▶ [SOURCE MATERIAL]:
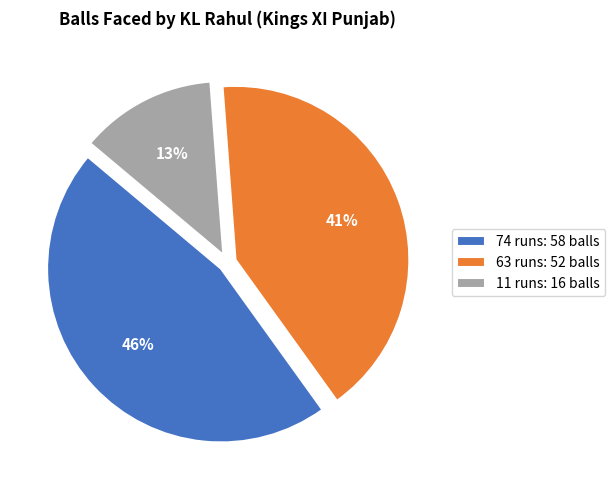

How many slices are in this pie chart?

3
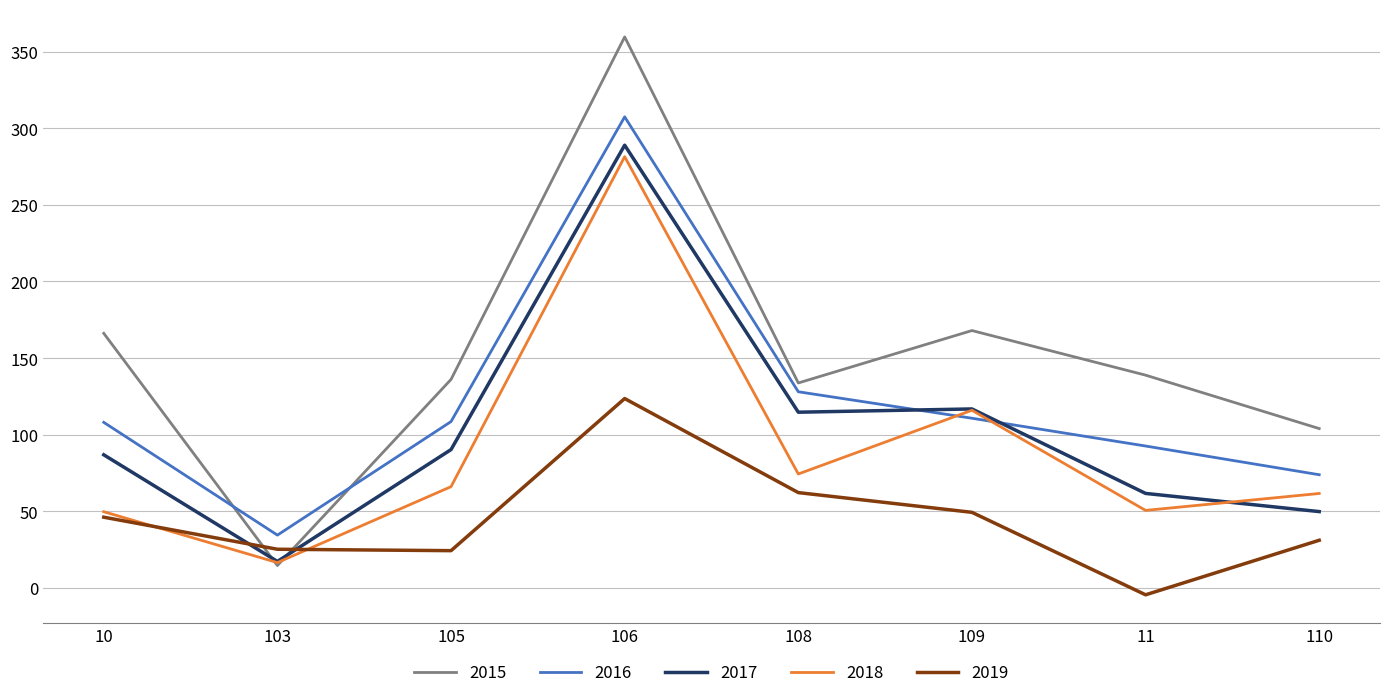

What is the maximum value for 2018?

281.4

* * *

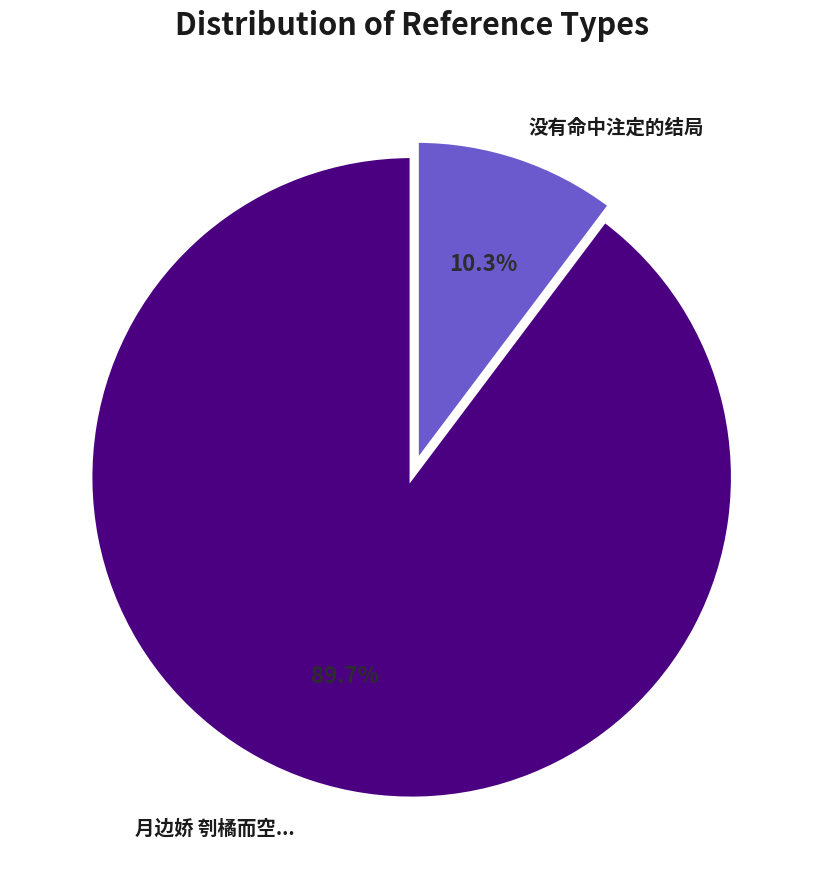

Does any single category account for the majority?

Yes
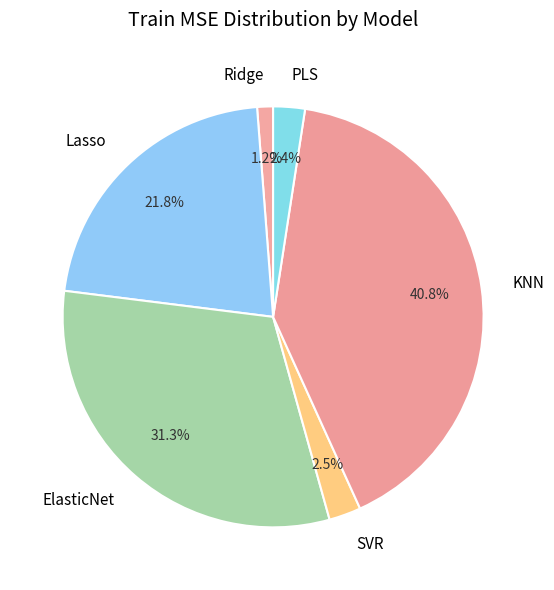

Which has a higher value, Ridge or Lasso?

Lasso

---

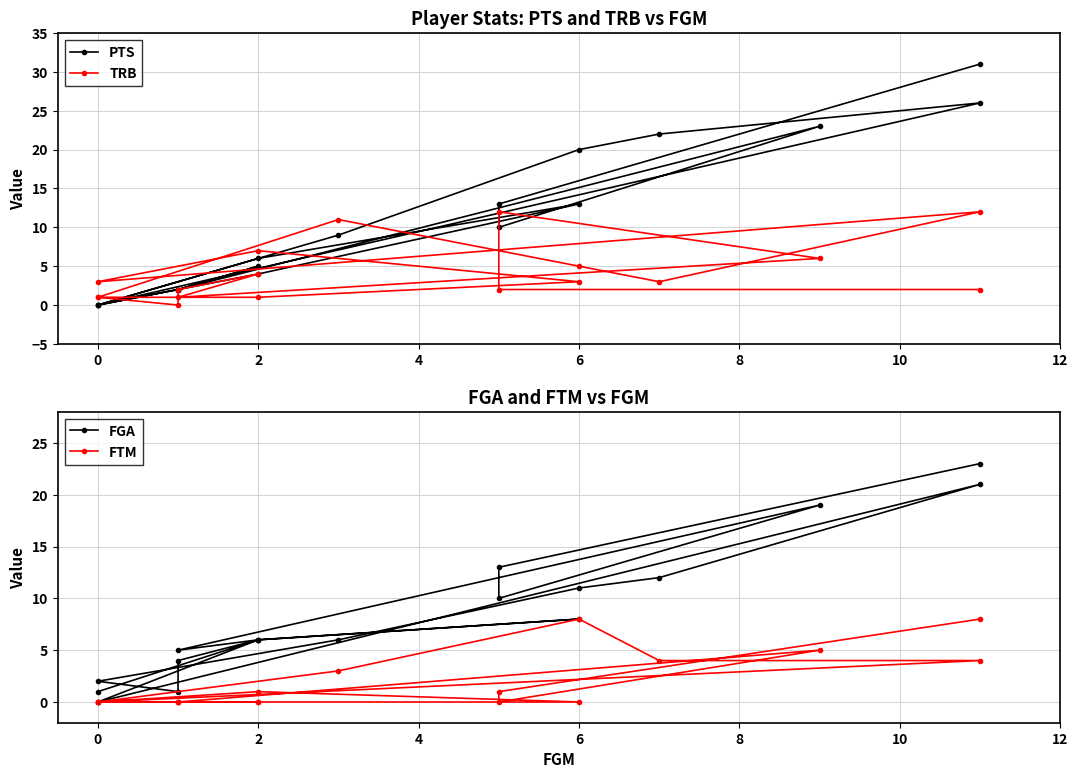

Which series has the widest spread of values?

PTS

▶ [EXERCISE DETAILS]: Please write out everything from the line that contains "How many slices are in this pie chart?" down to the line that contains "What is the maximum value for 2018?", both included, and leave the pictures out of your answer.

▶ [RESULT OF THIS TASK]:
How many slices are in this pie chart?

3

What is the maximum value for 2018?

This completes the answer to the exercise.